The protocol defines:
- Node capability advertisement
- Task dispatch and acknowledgment
- Result submission
- Heartbeats and liveness signals
Design Principles
- Versioned APIs
- Backward compatibility
- Explicit resource declarations
Deliverables
compute-protocol(protobuf definitions)- Reference gRPC implementations
- Protocol documentation
Phase 3a — Kotlin Client Library & CLI
Goal: Provide a minimalistic frontend for Kotlin programs.
Deliverables
- DSL for core ops (e.g.,
A.matmul(B).add(C).relu().reduceSum()) - Automatic use of DataRefs for large tensors
- Simple CLI/submitter tool for demos
Phase 4 — Network Membership & Discovery
Goal: Enable nodes to join and leave the network without central authority.
Description
Nodes must be able to:
- Join the network autonomously
- Advertise their capabilities (CPU, memory, architecture)
- Discover orchestrators or peers
The mechanism must be:
- Decentralized
- Fault-tolerant
- Free of single points of failure
Possible Approaches
- Gossip-based discovery
- Distributed hash tables (DHTs)
- Peer bootstrap lists
(No final approach is enforced at this stage.)
Deliverables
- Membership and discovery design
- Initial implementation
- Threat model and failure analysis
Phase 4a — Data Service (MVP)
Goal: Register datasets, return handles, and issue short‑lived access links.
Deliverables
- Registry API (
/data/register,/data/{handle},/data/sign) - Metadata store (dtype, shape, partitioning, checksums)
- Optional link signing for S3/HTTP backends
Phase 5 — End-to-End Distributed Jobs
Goal: Run real workloads across the network.
Description
At this stage, the system can:
- Accept a large computational job
- Split it into many small tasks
- Execute tasks across heterogeneous nodes
- Recompose a final result
Initial workloads may include:
- Large matrix operations
- Synthetic benchmarks
- Toy machine-learning workloads
Deliverables
- End-to-end demo
- Benchmarks and metrics
- Operational documentation
- Demo assets:
docker-compose, submitter script, dashboards, test vectors wired
Phase 6 — Training Workloads
Goal: Use the compute network for real model training.
Description
Training algorithms developed in parallel can now target this infrastructure.
Key challenges include:
- Parameter sharding
- Synchronization vs asynchrony
- Fault-tolerant optimization
Deliverables
- First distributed training runs
- Training-specific orchestration extensions
- Lessons learned and architectural revisions
Phase 7 — Inference (Later)
Goal: Support inference workloads using the same network.

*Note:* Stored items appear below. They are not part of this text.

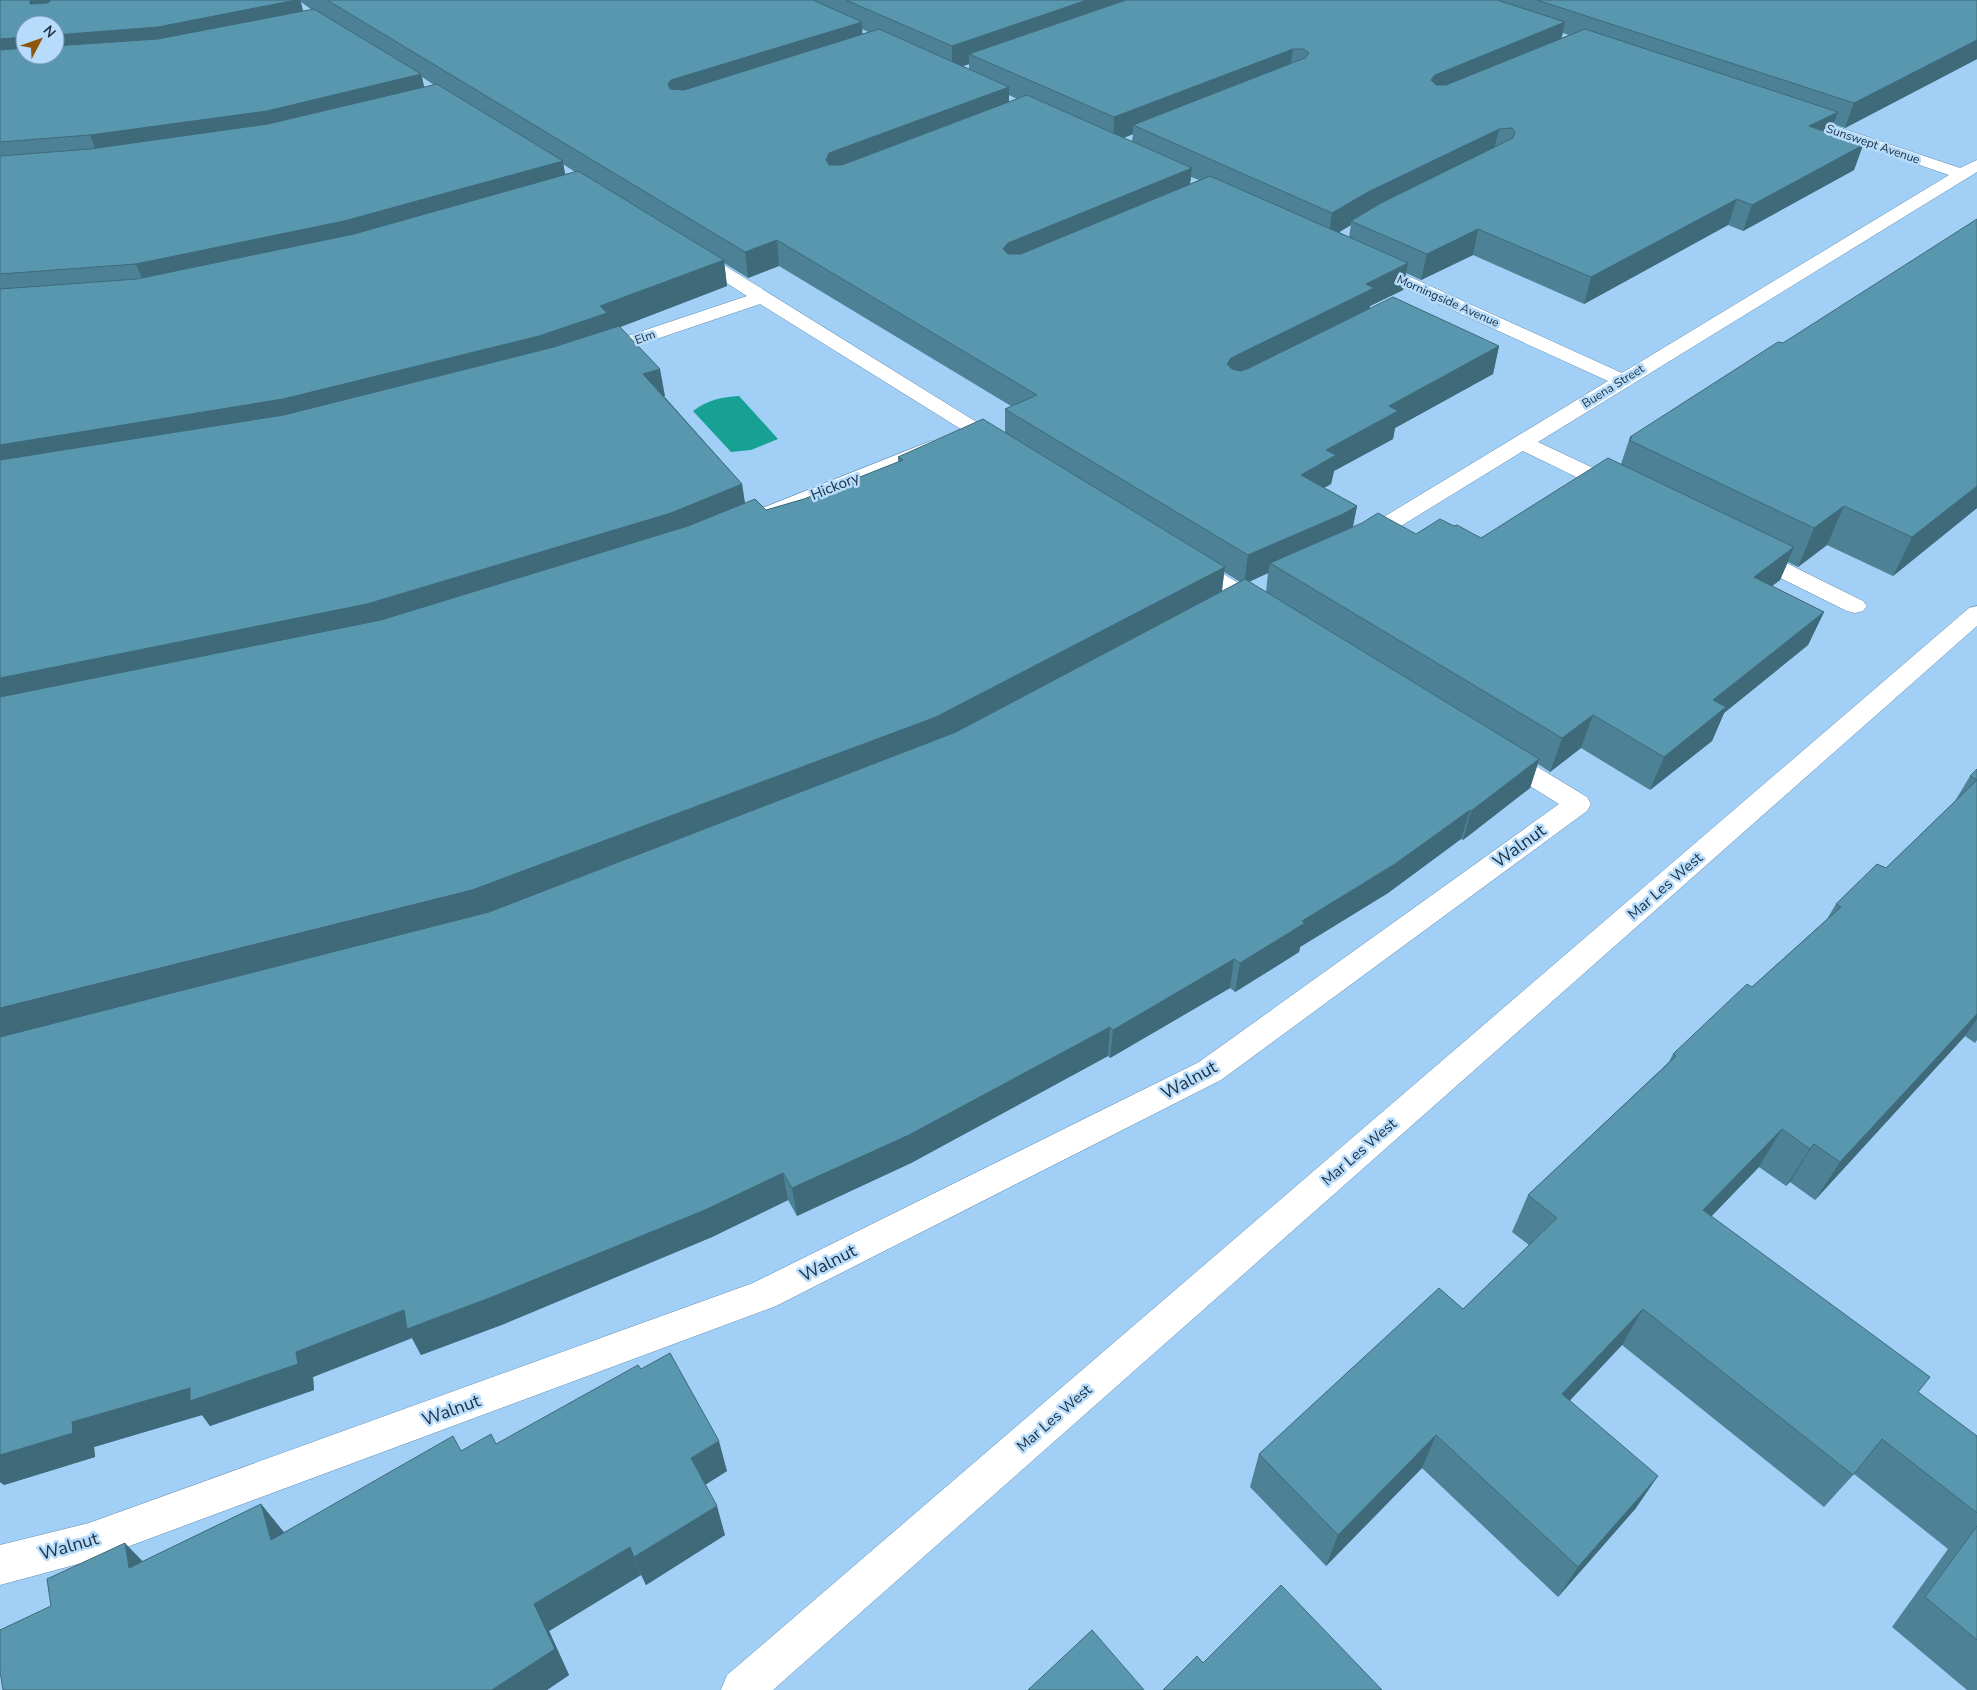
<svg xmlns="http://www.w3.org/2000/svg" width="1977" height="1690" font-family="'Nunito Sans',sans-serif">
	<rect width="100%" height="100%" fill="#a1cff6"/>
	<!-- water -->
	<path fill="#16a194" d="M739 396 778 439 751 450 731 452 693 411C707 400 722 397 739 396Z"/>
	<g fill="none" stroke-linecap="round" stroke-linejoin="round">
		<defs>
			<g id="minor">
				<path d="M1796 113 1960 168 1977 160V172L1538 442 1625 483 1628 488 1625 493 1617 495 1609 493 1523 451 1370 545 1362 547 1354 545 1351 540 1354 535 1608 381 1365 270 1362 266 1365 262 1371 261 1377 262 1622 373 1949 175 1790 121 1788 118 1790 115Z"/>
				<path d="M695 250 701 251 1007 441 1011 445 1007 449 1000 451 993 449 760 304 606 356 599 358 592 356 589 352 592 348 747 296 689 259 686 255 689 251Z"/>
				<path d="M931 441 938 443 942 447 938 451 776 519 768 521 760 519 757 514 760 509Z"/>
				<path d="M1750 547 1758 549 1863 601 1867 606 1863 611 1855 613 1847 611 1742 559 1739 554 1742 549Z"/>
				<path d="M1191 557 1199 559 1269 602 1273 607 1269 612 1261 614 1253 612 1183 569 1180 564 1183 559Z"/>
				<path d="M1977 606V626L773 1690H721L727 1675 1969 608Z"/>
				<path d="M1502 748 1511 751 1587 797 1591 804 1587 811 1221 1080 776 1306 89 1561 0 1585V1545L89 1523 753 1283 1199 1062 1559 804 1493 763 1489 757 1493 751Z"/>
			</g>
		</defs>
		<!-- minor casing -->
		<use href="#minor" stroke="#648fb4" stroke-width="1"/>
		<!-- minor -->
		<use href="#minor" fill="#fff" fill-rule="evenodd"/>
	</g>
	<!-- wall -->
	<g fill="#4d8296" fill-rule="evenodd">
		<path d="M0 0H1977V59L1845 128 1833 124 1830 133 1863 145 1854 170 1743 231 1728 225 1584 304 1473 255 1421 280 1406 273 1403 290 1370 306V308L1499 346 1493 374 1395 428 1393 439 1334 471 1331 484 1324 488 1357 506 1353 527 1416 534 1454 526 1481 538 1621 464 1630 437 1977 508 1893 576 1827 545 1798 567 1788 562 1780 580 1772 586 1824 612 1808 645 1724 713 1712 741 1650 790 1581 748 1550 772 1538 764 1530 788 1463 840 1461 839 1388 893 1300 947 1299 952 1235 992 1230 988 1110 1058 1108 1056 911 1163 797 1216 788 1200 712 1237 504 1324 421 1355 412 1338 313 1377 314 1390 210 1426 202 1415 94 1447 95 1457 4 1485 0 1482ZM301 2 312 10 303 11ZM862 29 868 32 862 34ZM1563 33 1569 35 1561 38ZM969 64V69L963 66ZM422 77 434 85 424 87ZM1009 95 1017 99 1009 102ZM1133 134 1132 141 1124 138ZM563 164 575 172 565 174ZM1191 177 1199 180 1190 184ZM1351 225 1349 237 1339 232ZM724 263 748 278 779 266 1011 406 1005 409V432L898 457V462L804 499 766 510 745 503 742 484 664 396H665L620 327 727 286ZM1224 572 1240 582 1222 592ZM1268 573 1266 592 1249 582Z"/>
		<path d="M1977 769V1040L1975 1043 1965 1036 1815 1200 1790 1182 1786 1186 1759 1167 1711 1216 1918 1392 1977 1436V1690H1967L1892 1627 1948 1549 1854 1474 1824 1507 1622 1345 1570 1400 1636 1508 1558 1597 1422 1468 1326 1566 1250 1487 1259 1454 1463 1309 1529 1245 1512 1232 1528 1195 1669 1062 1673 1054 1752 987 1827 919 1836 904 1886 868 1955 801 1970 776Z"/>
		<path d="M496 1444 727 1471 705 1485 725 1535 646 1585 641 1575 549 1631 569 1675 547 1690H3L51 1606 261 1504 284 1532 461 1451Z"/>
	</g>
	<!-- shaded-wall -->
	<g fill="#3e6a7a">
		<path d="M31 0H60L39 24 30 4V1Z"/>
		<path d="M296 0H300L306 22 0 66V39L25 37V55H55V35Z"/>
		<path d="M1087 0H1125L969 54V64L952 70V46Z"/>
		<path d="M862 22 863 45 674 104 668 84 671 80Z"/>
		<path d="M1565 22 1560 45 1430 99 1431 80 1435 75Z"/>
		<path d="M1977 40V59L1845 128 1854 103Z"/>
		<path d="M1293 49 1290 72 1133 125V134L1113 142 1114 117Z"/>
		<path d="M421 74 427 98 100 160 90 135Z"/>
		<path d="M1009 87V111L827 185 826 160 829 153Z"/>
		<path d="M1838 112 1829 136 1809 126Z"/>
		<path d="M1499 129 1493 153 1351 221V225L1328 239 1332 213 1368 192Z"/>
		<path d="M1863 145 1854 170 1743 231 1752 205Z"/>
		<path d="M563 161 567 186 147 290 136 264Z"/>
		<path d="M1192 168 1189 193 1007 269 1003 249 1008 243Z"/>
		<path d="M1737 199 1728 225 1584 304 1591 277Z"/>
		<path d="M1478 229 1473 255 1421 280 1427 254Z"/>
		<path d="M777 240 779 266 748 278 745 252Z"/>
		<path d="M724 260 727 286 610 331 544 363 0 475V445L600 306Z"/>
		<path d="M1408 263 1403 290 1370 306 1369 314 1228 385 1227 364 1231 358 1366 284Z"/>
		<path d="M1499 346 1493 374 1395 428 1393 439 1334 471 1331 484 1297 503 1301 475 1326 450 1389 406Z"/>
		<path d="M660 369 665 396 648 401 643 374Z"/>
		<path d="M742 484 746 512 377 633 0 710V678Z"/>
		<path d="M1977 486V508L1893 576 1912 537Z"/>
		<path d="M1357 506 1351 534 1270 563 1268 573 1244 584 1248 555Z"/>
		<path d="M1844 506 1827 545 1798 567 1814 528Z"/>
		<path d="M1794 547 1780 580 1740 610 1754 577Z"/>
		<path d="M1225 567 1221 596 937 746 481 919 0 1042V1008Z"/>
		<path d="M1824 612 1808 645 1724 713 1712 741 1650 790 1664 757 1713 700Z"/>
		<path d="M1593 715 1581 748 1550 772 1562 738Z"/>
		<path d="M1539 759 1530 788 1463 840 1471 811Z"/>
		<path d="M1470 810 1461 839 1388 893 1300 947 1299 952 1235 992 1240 963 1302 921Z"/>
		<path d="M1234 959 1230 988 1110 1058 1113 1030Z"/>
		<path d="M1977 1014V1019L1965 1036 1815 1200 1840 1162Z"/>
		<path d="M1110 1027 1108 1056 911 1163 797 1216 792 1188Z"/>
		<path d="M1782 1129 1759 1167 1682 1247 1703 1210Z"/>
		<path d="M1814 1144 1790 1182 1786 1186 1810 1149Z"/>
		<path d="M783 1173 788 1200 712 1237 504 1324 421 1355 412 1338 313 1377 314 1390 210 1426 202 1415 94 1447 95 1457 4 1485 0 1482V1455L72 1422 296 1352 404 1310Z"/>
		<path d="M1643 1309 1622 1345 1544 1428 1562 1394Z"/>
		<path d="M1436 1435 1422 1468 1326 1566 1338 1535Z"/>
		<path d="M719 1441 727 1471 700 1488 691 1458Z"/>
		<path d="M1658 1476 1636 1508 1558 1597 1578 1567Z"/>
		<path d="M261 1504 284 1533 271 1540Z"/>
		<path d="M717 1506 725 1535 646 1585 634 1557Z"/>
		<path d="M125 1543 152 1571 129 1568Z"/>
		<path d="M630 1547 641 1575 549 1631 569 1675 547 1690H492L534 1604Z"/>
	</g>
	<!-- building -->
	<g fill="#5997af" stroke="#3e6a7a">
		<path d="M0 0H31L30 1V4L48 3 51 0H296L158 27 55 35V25H25V37L0 39Z"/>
		<path d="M327 0H813L862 22 671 80 668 84 670 89 684 90 879 29 1009 87 829 153 826 160 829 165H842L1027 95 1192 168 1008 243 1003 249 1008 254H1021L1210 176 1408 263 1366 284 1374 288 1231 358 1227 364 1232 369 1240 371 1247 369 1393 297 1499 346 1389 406 1398 411 1326 450 1336 455 1301 475 1357 506 1343 514 1248 555 1005 409 1037 395 777 240 745 252Z"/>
		<path d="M846 0H1087L952 46Z"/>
		<path d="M1126 0H1497L1565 22 1435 75 1431 80 1436 85H1446L1585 29 1838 112 1809 126 1863 145 1752 205 1737 199 1591 277 1478 229 1427 254 1351 221 1381 203 1513 138 1515 132 1512 128 1499 129 1368 192 1332 213 1133 125 1305 58 1309 53 1304 49H1293L1114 117 969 54Z"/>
		<path d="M1537 0H1977V40L1854 103Z"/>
		<path d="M314 9 421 74 267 111 90 135 0 142V50L25 48V55H55V46L158 39Z"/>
		<path d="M437 84 563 161 344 221 136 264 0 274V156L90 149 268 124Z"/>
		<path d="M578 171 724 260 600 306 607 313 539 336 283 399 0 445V289L137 279 354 234Z"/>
		<path d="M1977 219V486L1912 537 1844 506 1814 528 1629 440 1632 438 1630 437 1778 342 1783 343Z"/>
		<path d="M619 326 660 369 643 374 742 484 671 513 367 604 0 678V460L284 415 554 347Z"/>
		<path d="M983 419 1225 567 936 717 472 890 0 1008V697L381 620 688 526 755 499 766 510 804 499 903 460 898 457Z"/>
		<path d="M1608 458 1794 547 1754 577 1824 612 1713 700 1726 707 1664 757 1593 715 1562 738 1270 563 1362 523 1378 513 1416 534 1440 519 1454 526 1457 525 1481 538Z"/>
		<path d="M1245 579 1539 759 1471 811 1470 810 1395 864 1302 921 1305 923 1240 963 1234 959 1113 1030 1110 1027 909 1135 792 1188 783 1173 705 1210 492 1297 407 1329 404 1310 296 1352 298 1364 190 1401V1388L72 1422 73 1433 0 1455V1037L489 912 956 732Z"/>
		<path d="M1977 769V780L1970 776Z"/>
		<path d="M1977 780V1014L1840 1162 1814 1144 1810 1149 1782 1129 1703 1210 1930 1377 1918 1392 1977 1436V1513L1882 1439 1853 1475 1643 1309 1562 1394 1658 1476 1578 1567 1436 1435 1338 1535 1259 1454 1439 1288 1463 1309 1557 1218 1528 1195 1676 1056 1673 1054 1747 984 1752 987 1841 907 1836 904 1877 864 1886 868Z"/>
		<path d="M670 1353 719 1441 691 1458 717 1506 634 1557 630 1547 534 1604 555 1649 492 1690H3L0 1671V1630L51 1606 47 1579 125 1543 129 1568 261 1504 271 1540 453 1436 461 1451 491 1434 496 1444 638 1365 641 1369Z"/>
		<path d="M1977 1526V1640L1925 1597Z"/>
		<path d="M1281 1585 1382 1690H1163L1197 1656 1203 1663Z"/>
		<path d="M1092 1630 1144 1690H1028Z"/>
	</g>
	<g text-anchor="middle" stroke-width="5" stroke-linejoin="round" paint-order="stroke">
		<!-- far-street labels -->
		<g font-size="12" fill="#203342" stroke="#b6dbfb">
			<text transform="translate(1873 144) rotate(19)" y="4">Sunswept Avenue</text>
			<text transform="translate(1448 301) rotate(24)" y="4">Morningside Avenue</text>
			<text transform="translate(645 337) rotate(-19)" y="4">Elm</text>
			<text transform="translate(1613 386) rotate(-32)" y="4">Buena Street</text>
		</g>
		<!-- street labels -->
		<g font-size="15" fill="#203342" stroke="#b6dbfb">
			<text transform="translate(835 486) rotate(-22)" y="5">Hickory</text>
			<text transform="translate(1665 886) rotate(-41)" y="5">Mar Les West</text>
			<text transform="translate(1359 1152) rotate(-41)" y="5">Mar Les West</text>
			<text transform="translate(1054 1418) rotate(-41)" y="5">Mar Les West</text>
		</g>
		<!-- near-street labels -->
		<g font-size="18" fill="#203342" stroke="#b6dbfb">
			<text transform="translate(1519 846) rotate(-36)" y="6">Walnut</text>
			<text transform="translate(1189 1080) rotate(-29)" y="6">Walnut</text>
			<text transform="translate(828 1263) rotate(-27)" y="6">Walnut</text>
			<text transform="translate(451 1410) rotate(-20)" y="6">Walnut</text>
			<text transform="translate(69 1546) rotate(-16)" y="6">Walnut</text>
		</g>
	</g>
	<!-- north arrow -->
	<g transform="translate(40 40) rotate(49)"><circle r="24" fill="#b6dbfb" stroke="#7a98b1"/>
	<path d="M0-4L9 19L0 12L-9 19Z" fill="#8e550d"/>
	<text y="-8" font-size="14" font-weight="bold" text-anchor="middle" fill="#203342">N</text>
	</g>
</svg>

Inference is not a priority and will be addressed only after training is stable and well understood.
Guiding Principle
Participation first. Performance later.
The primary success metric is not raw FLOPS, but the number of people who can meaningfully participate in building and running the system.
Status
This roadmap is living documentation.
Phases may overlap, evolve, or be re-ordered as the project grows.